___ Supplied records ___

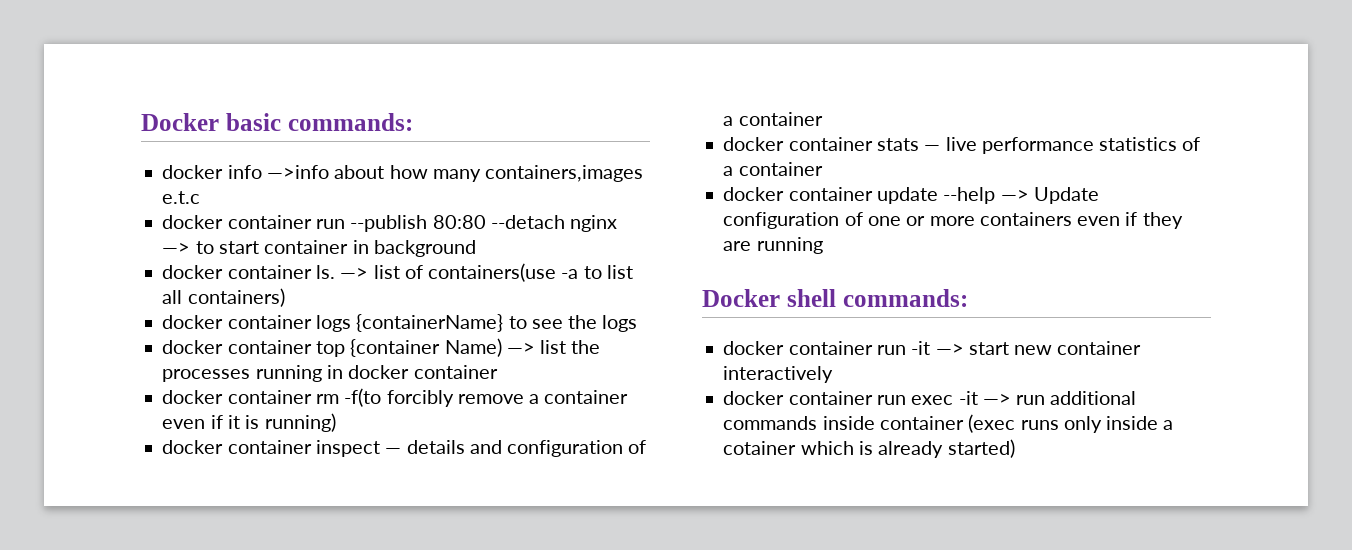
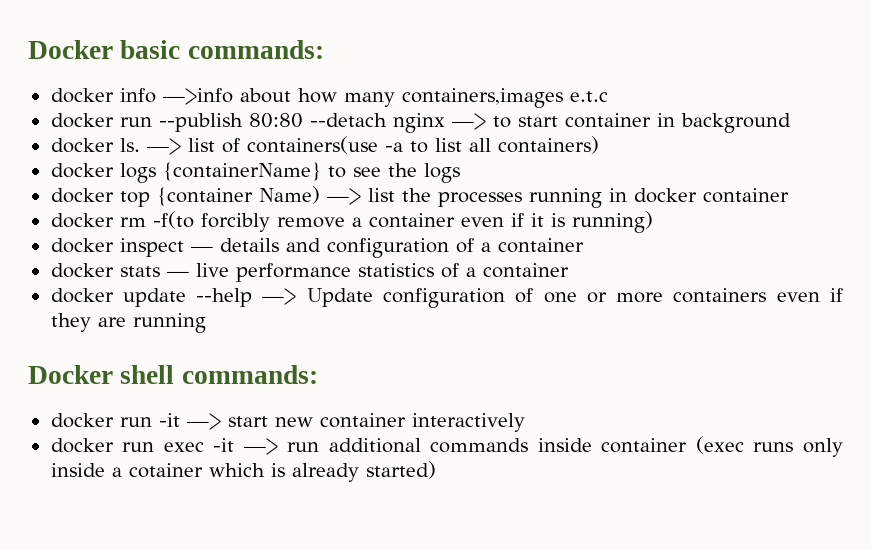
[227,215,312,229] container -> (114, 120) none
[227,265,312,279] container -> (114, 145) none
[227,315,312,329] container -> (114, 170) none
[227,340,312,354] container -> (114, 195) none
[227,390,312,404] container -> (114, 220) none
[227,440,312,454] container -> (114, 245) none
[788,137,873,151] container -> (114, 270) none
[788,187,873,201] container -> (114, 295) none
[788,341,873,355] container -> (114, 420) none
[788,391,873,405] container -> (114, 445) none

___

Copy, exactly as written, the lines above, beginning with the one that contains "[227,390,312,404] container ->" and ending with the last.

[227,390,312,404] container -> (114, 220) none
[227,440,312,454] container -> (114, 245) none
[788,137,873,151] container -> (114, 270) none
[788,187,873,201] container -> (114, 295) none
[788,341,873,355] container -> (114, 420) none
[788,391,873,405] container -> (114, 445) none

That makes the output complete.